## PROBLEM DETAILS:
Reproduce these lines word for word, leaving out the pictures.

##### SOURCE DATA #####

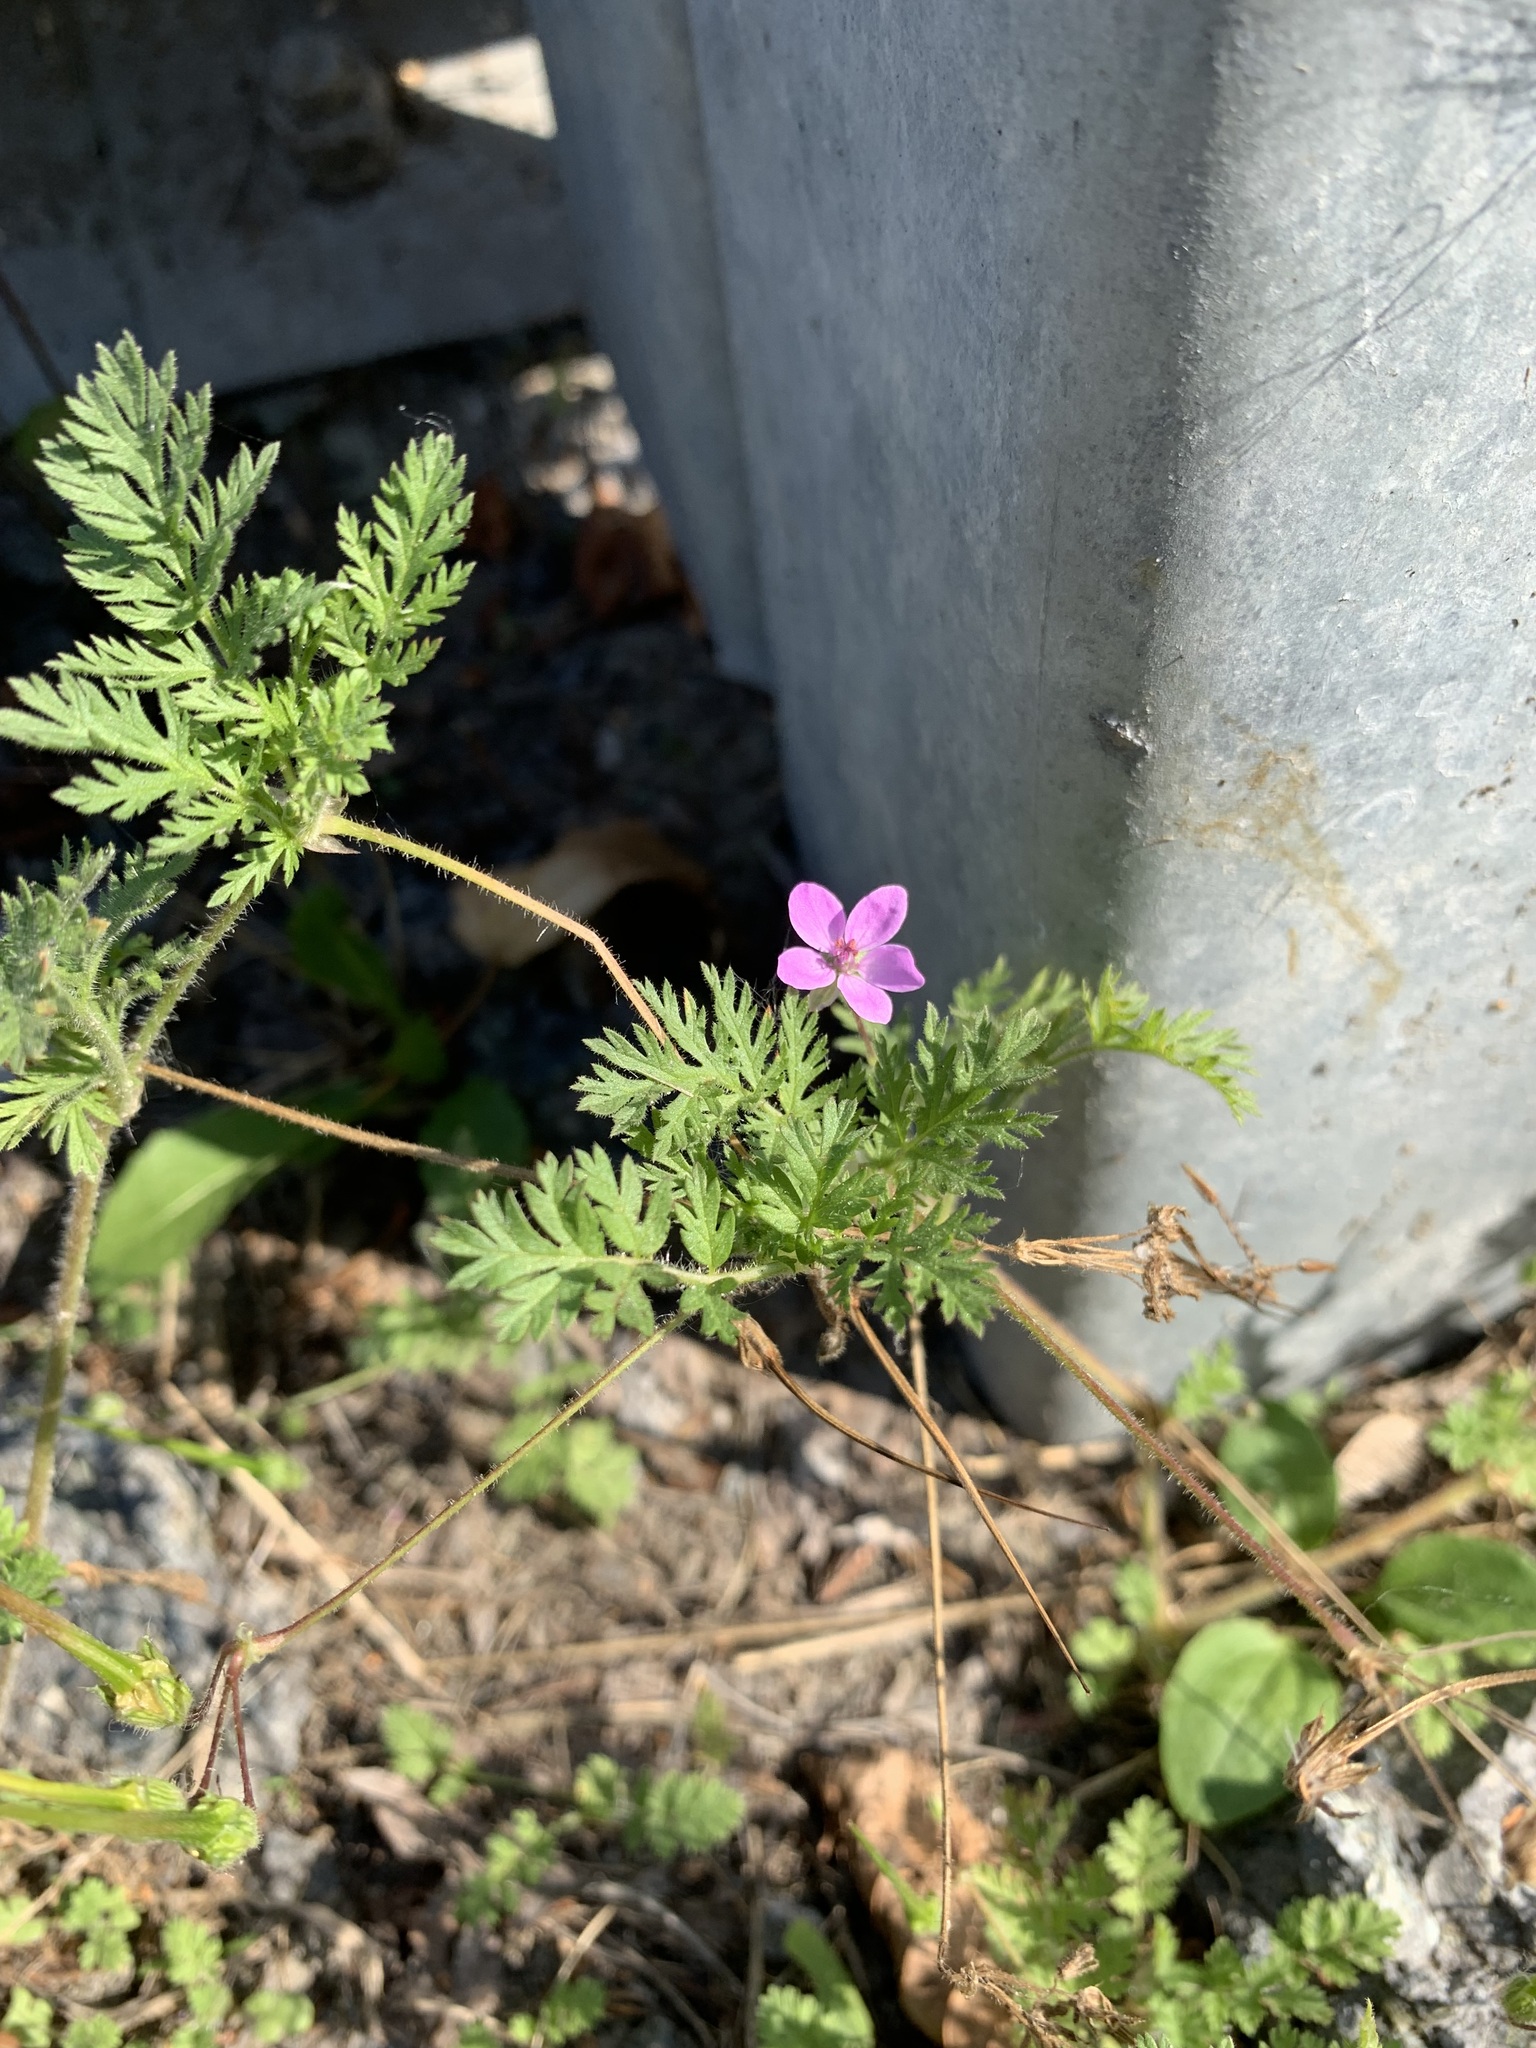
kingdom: Plantae
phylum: Tracheophyta
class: Magnoliopsida
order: Geraniales
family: Geraniaceae
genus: Erodium
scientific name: Erodium cicutarium
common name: Common stork's-bill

#####

## ANSWER FOR THE TASK:
kingdom: Plantae
phylum: Tracheophyta
class: Magnoliopsida
order: Geraniales
family: Geraniaceae
genus: Erodium
scientific name: Erodium cicutarium
common name: Common stork's-bill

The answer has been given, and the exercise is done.